It’s been a while since I last played a Japanese visual novel game, so I don’t have too much familiarity with the genre lately. What got me interested in Yurukill: The Calumniation Games wasn’t specifically its visual novel gameplay, but the fact that it also contained a shoot-em-up aspect that was very prominently featured in its trailers. I had to see if the developers could pull off the mash-up and for the most part, they do.

An early dialogue moment in Yurukill

Proving your Innocence

The story of Yurukill: The Calumniation Games surrounds a group of prisoners who all claim to have been wrongfully convicted of different crimes. They’ve all been brought together to a mysterious island in order to participate in a competition to win their freedom. They must complete different challenges and be the last prisoner standing. Although each prisoner is playing for their own freedom, they also have a partner, called the “Executioner” who plays an important role in the proceedings.

The story revolves around five groups, totaling 11 participants. As you progress, you’ll directly play as four of those with one character Sengoku, being the main protagonist of the game. Each of their challenges focuses on the crime they’ve been convicted for. As you play a chapter, you’ll learn what happened and how the Executioner is connected.

These are further broken up into multiple sections. The first consists of plot progression through dialogue and your standard point-and-click puzzle solving. This part always has three smaller areas that you unlock by finding the key item in the previous section. The puzzles are pretty straightforward. Each room and section is pretty small, so finding the necessary pieces is pretty easy. Once you’ve collected what’s necessary, the game typically leads the story forward.

a question from the Urge to Kill trails

Different Genres meshed into one

After going through those rooms, you enter the “Urge to Kill” section. At this point, your executioner has revealed their connection to the prisoner. So, you enter a small quiz/challenge where you’ll need to plead for your life.

The goal is to answer their questions so that the meter doesn’t reach 100%, which means they execute you.
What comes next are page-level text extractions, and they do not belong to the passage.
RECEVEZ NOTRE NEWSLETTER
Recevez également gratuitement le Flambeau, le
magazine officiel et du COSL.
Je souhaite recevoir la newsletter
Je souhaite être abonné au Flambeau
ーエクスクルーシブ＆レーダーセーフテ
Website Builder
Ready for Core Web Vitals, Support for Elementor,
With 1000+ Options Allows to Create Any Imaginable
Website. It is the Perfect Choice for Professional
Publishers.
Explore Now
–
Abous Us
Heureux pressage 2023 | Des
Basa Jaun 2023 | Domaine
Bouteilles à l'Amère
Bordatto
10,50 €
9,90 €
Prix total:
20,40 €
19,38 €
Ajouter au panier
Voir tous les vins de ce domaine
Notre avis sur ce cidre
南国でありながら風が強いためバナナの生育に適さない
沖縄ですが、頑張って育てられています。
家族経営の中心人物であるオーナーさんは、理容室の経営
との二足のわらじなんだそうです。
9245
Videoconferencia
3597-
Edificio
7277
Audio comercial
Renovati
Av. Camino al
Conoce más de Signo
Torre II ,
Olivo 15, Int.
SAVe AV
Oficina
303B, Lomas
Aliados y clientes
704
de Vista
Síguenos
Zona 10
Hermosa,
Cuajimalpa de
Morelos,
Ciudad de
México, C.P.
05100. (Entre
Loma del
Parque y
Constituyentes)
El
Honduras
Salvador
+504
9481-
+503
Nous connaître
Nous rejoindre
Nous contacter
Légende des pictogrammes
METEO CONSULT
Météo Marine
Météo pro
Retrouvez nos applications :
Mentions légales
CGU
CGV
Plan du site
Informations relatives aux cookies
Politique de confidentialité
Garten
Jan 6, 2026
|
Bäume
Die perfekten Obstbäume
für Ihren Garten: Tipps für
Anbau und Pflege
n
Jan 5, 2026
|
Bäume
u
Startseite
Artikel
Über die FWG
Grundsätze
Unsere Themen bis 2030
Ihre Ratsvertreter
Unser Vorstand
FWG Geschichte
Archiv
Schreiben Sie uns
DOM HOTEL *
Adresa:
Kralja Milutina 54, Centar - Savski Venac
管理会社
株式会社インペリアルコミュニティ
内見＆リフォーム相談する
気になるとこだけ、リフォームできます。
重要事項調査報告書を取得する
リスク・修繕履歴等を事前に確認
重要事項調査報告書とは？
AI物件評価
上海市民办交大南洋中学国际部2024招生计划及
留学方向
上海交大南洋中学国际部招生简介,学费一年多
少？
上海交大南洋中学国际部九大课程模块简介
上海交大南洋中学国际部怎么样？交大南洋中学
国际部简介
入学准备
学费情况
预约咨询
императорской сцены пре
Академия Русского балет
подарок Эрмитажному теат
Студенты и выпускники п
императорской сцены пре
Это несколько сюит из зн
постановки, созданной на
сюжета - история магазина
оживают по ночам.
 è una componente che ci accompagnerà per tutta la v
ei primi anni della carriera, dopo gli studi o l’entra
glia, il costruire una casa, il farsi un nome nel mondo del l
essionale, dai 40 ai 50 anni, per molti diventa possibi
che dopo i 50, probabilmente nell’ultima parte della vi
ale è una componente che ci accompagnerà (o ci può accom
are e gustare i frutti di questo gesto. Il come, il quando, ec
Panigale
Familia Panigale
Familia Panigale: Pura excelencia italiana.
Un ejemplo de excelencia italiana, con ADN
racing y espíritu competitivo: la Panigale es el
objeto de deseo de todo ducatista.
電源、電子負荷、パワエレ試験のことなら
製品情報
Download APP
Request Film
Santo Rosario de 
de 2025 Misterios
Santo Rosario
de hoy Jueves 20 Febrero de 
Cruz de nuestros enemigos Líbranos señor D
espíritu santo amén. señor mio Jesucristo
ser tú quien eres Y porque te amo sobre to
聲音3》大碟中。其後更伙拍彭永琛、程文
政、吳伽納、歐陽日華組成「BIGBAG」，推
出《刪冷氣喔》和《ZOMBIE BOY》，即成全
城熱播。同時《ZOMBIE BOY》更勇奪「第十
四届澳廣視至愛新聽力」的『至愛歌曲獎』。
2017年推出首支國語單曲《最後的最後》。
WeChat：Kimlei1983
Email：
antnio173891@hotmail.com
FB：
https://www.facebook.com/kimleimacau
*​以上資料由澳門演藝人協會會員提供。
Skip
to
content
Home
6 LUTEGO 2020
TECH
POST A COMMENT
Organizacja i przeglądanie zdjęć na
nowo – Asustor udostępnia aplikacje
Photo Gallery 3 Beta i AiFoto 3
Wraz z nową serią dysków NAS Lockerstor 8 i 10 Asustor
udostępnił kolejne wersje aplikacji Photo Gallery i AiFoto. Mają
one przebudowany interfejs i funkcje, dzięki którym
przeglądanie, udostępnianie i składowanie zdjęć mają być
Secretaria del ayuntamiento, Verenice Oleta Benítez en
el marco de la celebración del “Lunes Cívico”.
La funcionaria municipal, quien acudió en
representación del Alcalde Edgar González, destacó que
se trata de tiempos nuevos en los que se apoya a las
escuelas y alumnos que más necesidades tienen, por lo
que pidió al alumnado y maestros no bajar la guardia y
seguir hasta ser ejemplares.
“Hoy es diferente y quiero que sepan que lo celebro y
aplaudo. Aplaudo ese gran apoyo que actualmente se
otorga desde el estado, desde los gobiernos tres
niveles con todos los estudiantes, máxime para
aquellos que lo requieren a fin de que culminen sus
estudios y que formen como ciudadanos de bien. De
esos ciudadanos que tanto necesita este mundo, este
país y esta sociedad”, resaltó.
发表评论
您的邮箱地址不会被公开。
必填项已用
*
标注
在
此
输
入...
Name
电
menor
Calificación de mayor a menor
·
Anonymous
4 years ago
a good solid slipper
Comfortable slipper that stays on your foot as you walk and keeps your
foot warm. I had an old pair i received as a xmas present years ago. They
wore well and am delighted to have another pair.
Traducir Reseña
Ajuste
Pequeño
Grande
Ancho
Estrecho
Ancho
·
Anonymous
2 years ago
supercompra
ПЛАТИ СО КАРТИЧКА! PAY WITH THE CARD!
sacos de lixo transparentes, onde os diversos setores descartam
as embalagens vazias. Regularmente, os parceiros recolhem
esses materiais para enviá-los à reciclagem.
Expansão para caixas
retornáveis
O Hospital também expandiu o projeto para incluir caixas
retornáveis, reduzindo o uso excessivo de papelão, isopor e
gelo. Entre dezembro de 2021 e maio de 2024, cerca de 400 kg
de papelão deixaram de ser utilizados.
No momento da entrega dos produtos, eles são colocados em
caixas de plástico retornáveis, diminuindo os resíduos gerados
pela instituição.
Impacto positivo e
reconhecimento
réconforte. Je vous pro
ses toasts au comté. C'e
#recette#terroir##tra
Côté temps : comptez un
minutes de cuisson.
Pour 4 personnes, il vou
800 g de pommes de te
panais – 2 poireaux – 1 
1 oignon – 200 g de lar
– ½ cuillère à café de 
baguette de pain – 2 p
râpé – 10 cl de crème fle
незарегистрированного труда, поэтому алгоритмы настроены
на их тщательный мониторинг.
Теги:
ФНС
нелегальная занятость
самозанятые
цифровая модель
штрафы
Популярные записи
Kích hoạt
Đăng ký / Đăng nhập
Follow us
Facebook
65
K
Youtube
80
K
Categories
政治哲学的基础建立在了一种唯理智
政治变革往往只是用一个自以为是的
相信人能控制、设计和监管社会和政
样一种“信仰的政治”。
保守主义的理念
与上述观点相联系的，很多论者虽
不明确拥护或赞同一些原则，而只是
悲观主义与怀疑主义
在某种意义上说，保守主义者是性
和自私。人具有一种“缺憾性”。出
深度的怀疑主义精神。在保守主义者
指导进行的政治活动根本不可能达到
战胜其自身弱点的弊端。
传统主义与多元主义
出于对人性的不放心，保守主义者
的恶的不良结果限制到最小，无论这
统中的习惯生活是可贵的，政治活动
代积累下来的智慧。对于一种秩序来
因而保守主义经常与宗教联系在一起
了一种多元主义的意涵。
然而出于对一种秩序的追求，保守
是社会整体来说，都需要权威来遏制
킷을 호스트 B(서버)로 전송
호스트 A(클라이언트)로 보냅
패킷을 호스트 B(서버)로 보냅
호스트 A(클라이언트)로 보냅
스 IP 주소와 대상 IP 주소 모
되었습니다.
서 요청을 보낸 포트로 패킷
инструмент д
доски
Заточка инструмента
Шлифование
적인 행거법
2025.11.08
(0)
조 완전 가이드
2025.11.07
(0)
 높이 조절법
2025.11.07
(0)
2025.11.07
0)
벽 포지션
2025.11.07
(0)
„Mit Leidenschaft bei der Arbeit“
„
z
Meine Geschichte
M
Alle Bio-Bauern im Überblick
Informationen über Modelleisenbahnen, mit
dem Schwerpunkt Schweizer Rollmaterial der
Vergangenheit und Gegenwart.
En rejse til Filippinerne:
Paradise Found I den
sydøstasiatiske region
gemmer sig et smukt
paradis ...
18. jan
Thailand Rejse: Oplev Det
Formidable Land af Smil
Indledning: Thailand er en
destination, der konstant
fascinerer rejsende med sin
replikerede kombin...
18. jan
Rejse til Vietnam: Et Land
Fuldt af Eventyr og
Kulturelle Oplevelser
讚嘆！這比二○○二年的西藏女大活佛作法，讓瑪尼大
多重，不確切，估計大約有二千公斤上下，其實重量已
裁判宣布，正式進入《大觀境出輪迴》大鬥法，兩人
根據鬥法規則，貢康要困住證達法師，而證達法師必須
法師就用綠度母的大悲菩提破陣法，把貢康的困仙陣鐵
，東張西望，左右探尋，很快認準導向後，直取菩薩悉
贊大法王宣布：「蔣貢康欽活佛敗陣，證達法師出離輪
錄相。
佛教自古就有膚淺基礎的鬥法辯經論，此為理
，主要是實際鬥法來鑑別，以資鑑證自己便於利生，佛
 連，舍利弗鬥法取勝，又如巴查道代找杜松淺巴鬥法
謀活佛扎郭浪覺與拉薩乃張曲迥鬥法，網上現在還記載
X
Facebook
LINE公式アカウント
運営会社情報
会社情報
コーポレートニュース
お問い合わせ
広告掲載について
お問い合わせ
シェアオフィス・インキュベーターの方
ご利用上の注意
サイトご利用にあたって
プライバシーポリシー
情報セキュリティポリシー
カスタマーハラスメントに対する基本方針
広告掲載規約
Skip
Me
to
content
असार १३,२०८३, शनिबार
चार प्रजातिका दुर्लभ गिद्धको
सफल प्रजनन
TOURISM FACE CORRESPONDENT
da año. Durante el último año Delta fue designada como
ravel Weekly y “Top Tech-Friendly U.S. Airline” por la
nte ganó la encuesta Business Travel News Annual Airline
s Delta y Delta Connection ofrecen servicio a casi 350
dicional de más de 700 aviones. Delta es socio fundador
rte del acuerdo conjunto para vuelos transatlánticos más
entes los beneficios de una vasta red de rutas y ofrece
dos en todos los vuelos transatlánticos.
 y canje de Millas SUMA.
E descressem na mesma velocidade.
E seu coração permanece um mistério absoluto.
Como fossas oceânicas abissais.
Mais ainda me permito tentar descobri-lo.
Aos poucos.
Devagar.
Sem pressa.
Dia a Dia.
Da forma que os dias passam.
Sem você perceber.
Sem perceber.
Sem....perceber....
The questions here are pretty vague, but as long as you don’t completely botch answering them, you should be able to advance. It’s all about appeasing them long enough so that they can’t kill you.

Once you’ve completed that part, you move to the next section, the shooter. The story explains this in a pretty cool way (it’s all just a game-in-a-game) but it’s essentially another aspect where you as the prisoner must try to prove your innocence to your executioner. Just like the first part of the chapter, there are multiple phases.

A combat section in Yurukill

On the battlefield fighting for your life

Before entering the battlefield, you must go through and quickly answer a series of questions, which determine how many lives you’ll have. The questions here are always related to what just happened, so knowing the key points to the crime will get you the maximum lives. While you may get up to 20 lives the combat is fierce, so it’s quite likely you will lose quite a few along the way.

As you progress, you’ll face off against the executioner’s boss character. When you get to them, you’ll once again have to answer questions, this time with the aim of convincing them that you’re not guilty of the crime in question. Answering these questions wrong costs you three lives instead of one. The key to answering these parts correctly is understanding the conflicting information that proves your innocence.

By putting a larger penalty on answering questions wrong, you really must work smart to avoid having to restart a stage. The combat here is a lot of fun and the best part of the game. It’s a very simple approach but the multiple sections and frantic boss battles offer a lot of a challenge.

A question you must answer in Yurukill

A decent story that doesn’t really surprise you

For a visual novel, the story is very linear. I was expecting a few twists and surprises, or at the very least a branching finale, but that’s not really the case. Fortunately, though, I was still very much engaged and wanted to see how it would conclude. It definitely helps that even with a large cast of characters, they each feel unique. While there is clearly one main character, Sengoku, the rest of the cast get their time in the spotlight and I never felt like there was too much filler.

This is a pretty linear experience. Get something wrong, you just die and replay that section again. But because of that, there is a lot that gets re-explained even though we as the player already know what is required. We know the different Yurukill stages, but since the characters don’t, the game’s host still ends up explaining the rules multiple times. Sure, it’s only a minute or so of extra dialogue, it could have been addressed differently so that each time it still felt fresh.

Also, the gameplay loop doesn’t change. Yes, there is some variety with the different challenges, but the formula stays the same, and we don’t get anything new. For a game that is already mixing multiple genres into one, I would have expected some sort of change to the last parts of the game.

Binko talking to you

Worth it in the end

I quite enjoyed Yurukill: The Calumniation Games. The standout is most definitely the shooter section of each chapter. Thankfully, as you unlock them, they become available to play on their own, but you have to play the story to get access to all of them. I’m not sure if this will lead me to play other games in this genre, but it’s still nice to experience something different.

I was supplied a code for this game for the purpose of this review.